*Exercise goal:* Which lines in the entries contain the string "walnut"? Select and copy every one of them, treating uppercase and lowercase as different.

### Information provided

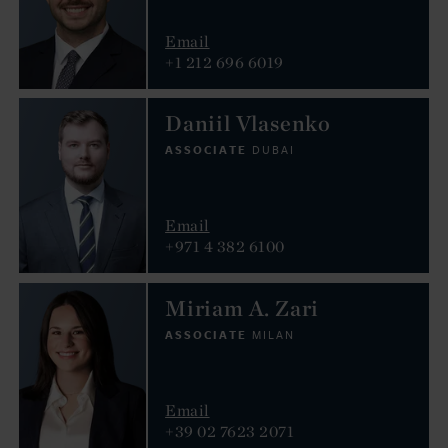
Email
+1 212 696 6019
Daniil Vlasenko
ASSOCIATE
DUBAI
Email
+971 4 382 6100
Miriam A. Zari
ASSOCIATE
MILAN
Email
+39 02 7623 2071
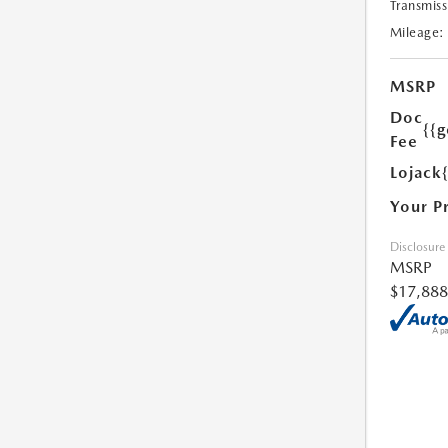
Transmiss
Mileage:
MSRP
Doc
{{g
Fee
Lojack
Your P
Disclosure
MSRP
$17,888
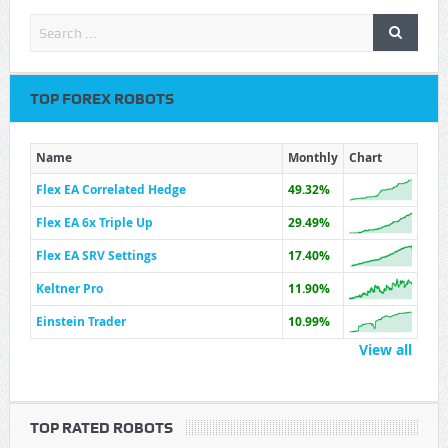
TOP FOREX ROBOTS
Name
Monthly
Chart
Flex EA Correlated Hedge
49.32%
Flex EA 6x Triple Up
29.49%
Flex EA SRV Settings
17.40%
Keltner Pro
11.90%
Einstein Trader
10.99%
View all
TOP RATED ROBOTS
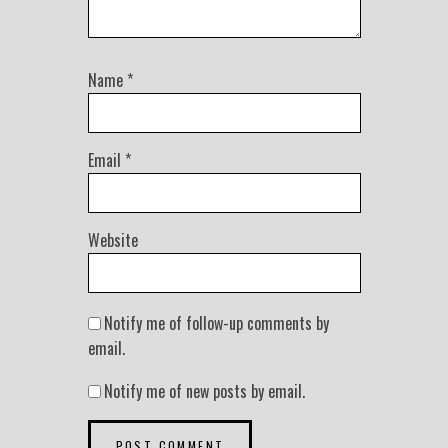
Name
*
Email
*
Website
Notify me of follow-up comments by
email.
Notify me of new posts by email.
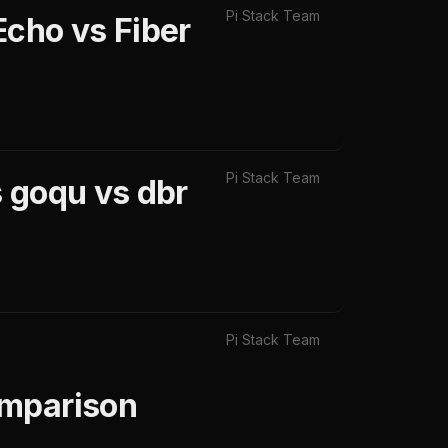
Pi Stack Team
Echo vs Fiber
Pi Stack Team
 goqu vs dbr
Pi Stack Team
omparison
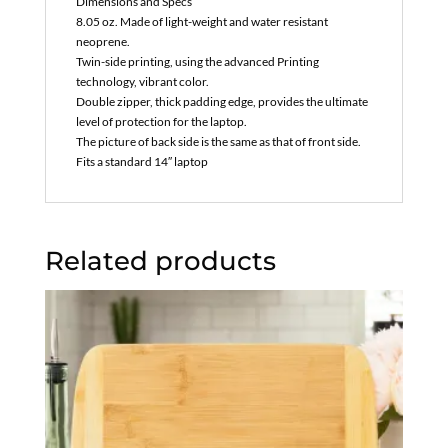
Dimensions and Specs
8.05 oz. Made of light-weight and water resistant
neoprene.
Twin-side printing, using the advanced Printing
technology, vibrant color.
Double zipper, thick padding edge, provides the ultimate
level of protection for the laptop.
The picture of back side is the same as that of front side.
Fits a standard 14″ laptop
Related products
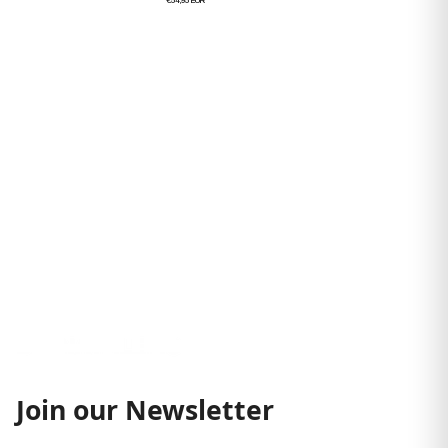
€54,95 EUR
Join our Newsletter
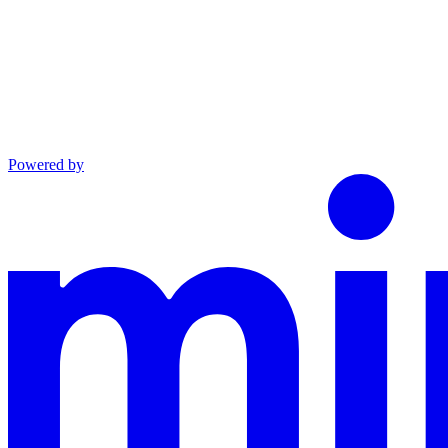
Powered by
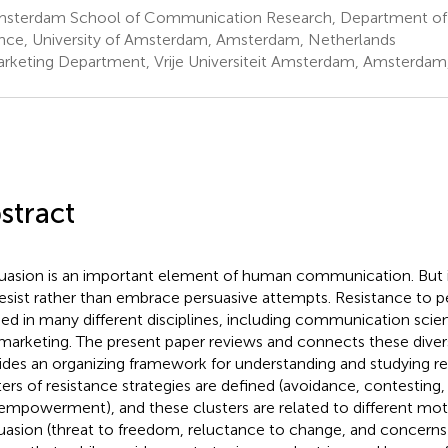
sterdam School of Communication Research, Department o
nce, University of Amsterdam, Amsterdam, Netherlands
rketing Department, Vrije Universiteit Amsterdam, Amsterdam
stract
uasion is an important element of human communication. But i
esist rather than embrace persuasive attempts. Resistance to 
ied in many different disciplines, including communication sci
marketing. The present paper reviews and connects these divers
ides an organizing framework for understanding and studying re
ters of resistance strategies are defined (avoidance, contesting,
empowerment), and these clusters are related to different motiv
uasion (threat to freedom, reluctance to change, and concerns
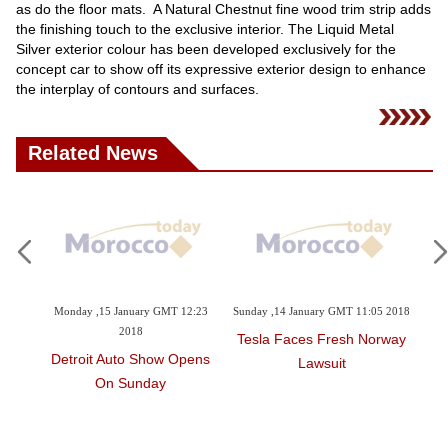
as do the floor mats. A Natural Chestnut fine wood trim strip adds
the finishing touch to the exclusive interior. The Liquid Metal
Silver exterior colour has been developed exclusively for the
concept car to show off its expressive exterior design to enhance
the interplay of contours and surfaces.
Related News
2:34
Monday ,15 January GMT 12:23
Sunday ,14 January GMT 11:05 2018
Sa
2018
Tesla Faces Fresh Norway
omes
Detroit Auto Show Opens
BM
Lawsuit
On Sunday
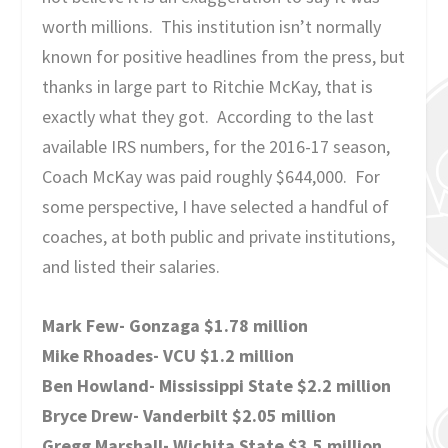
worth millions. This institution isn’t normally
known for positive headlines from the press, but
thanks in large part to Ritchie McKay, that is
exactly what they got. According to the last
available IRS numbers, for the 2016-17 season,
Coach McKay was paid roughly $644,000. For
some perspective, I have selected a handful of
coaches, at both public and private institutions,
and listed their salaries.
Mark Few- Gonzaga $1.78 million
Mike Rhoades- VCU $1.2 million
Ben Howland- Mississippi State $2.2 million
Bryce Drew- Vanderbilt $2.05 million
Gregg Marshall- Wichita State $3.5 million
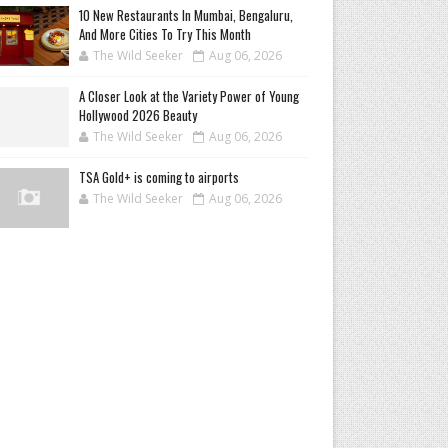
10 New Restaurants In Mumbai, Bengaluru,
And More Cities To Try This Month
The Wild Seeker
Aug 06, 2026
A Closer Look at the Variety Power of Young
Hollywood 2026 Beauty
The Wild Seeker
Aug 06, 2026
TSA Gold+ is coming to airports
The Wild Seeker
Aug 06, 2026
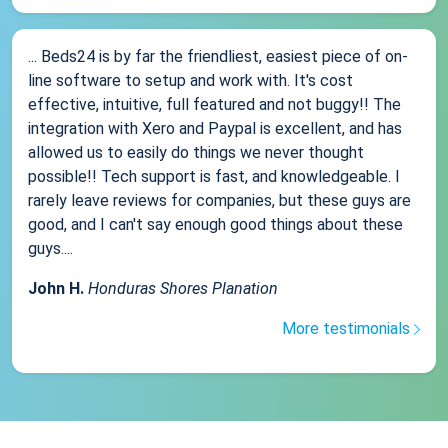
... Beds24 is by far the friendliest, easiest piece of on-
line software to setup and work with. It's cost
effective, intuitive, full featured and not buggy!! The
integration with Xero and Paypal is excellent, and has
allowed us to easily do things we never thought
possible!! Tech support is fast, and knowledgeable. I
rarely leave reviews for companies, but these guys are
good, and I can't say enough good things about these
guys....
John H.
Honduras Shores Planation
More testimonials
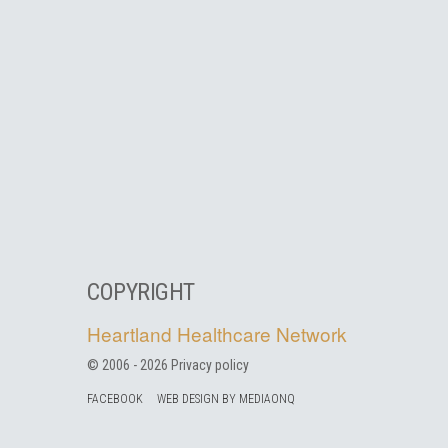
COPYRIGHT
Heartland Healthcare Network
© 2006 -
2026
Privacy policy
FACEBOOK
WEB DESIGN BY MEDIAONQ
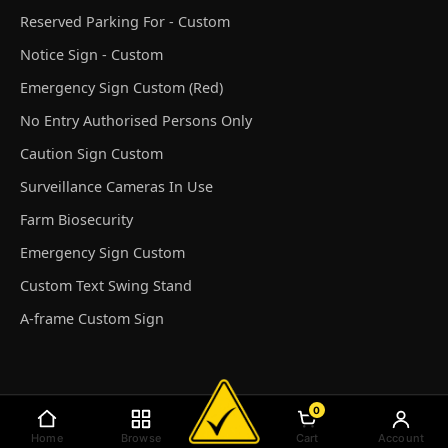
Reserved Parking For - Custom
Notice Sign - Custom
Emergency Sign Custom (Red)
No Entry Authorised Persons Only
Caution Sign Custom
Surveillance Cameras In Use
Farm Biosecurity
Emergency Sign Custom
Custom Text Swing Stand
A-frame Custom Sign
0
© Discount Safety Signs Australia 2026
Home
Browse
Cart
Account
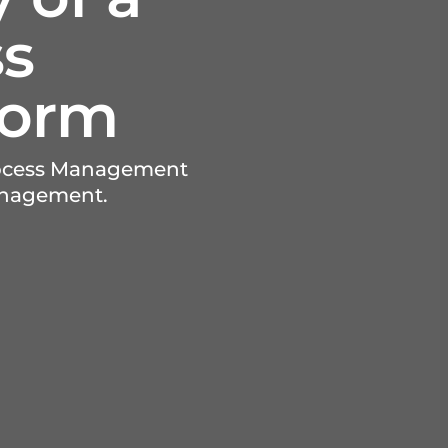
ss
form
Process Management
anagement.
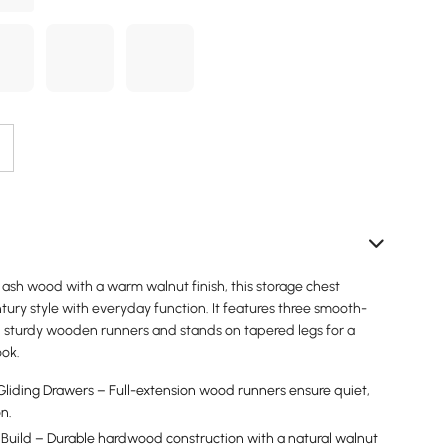
 ash wood with a warm walnut finish, this storage chest
ury style with everyday function. It features three smooth-
n sturdy wooden runners and stands on tapered legs for a
ook.
iding Drawers – Full-extension wood runners ensure quiet,
on.
Build – Durable hardwood construction with a natural walnut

######

*Answer to this task:*
 ash wood with a warm walnut finish, this storage chest
Build – Durable hardwood construction with a natural walnut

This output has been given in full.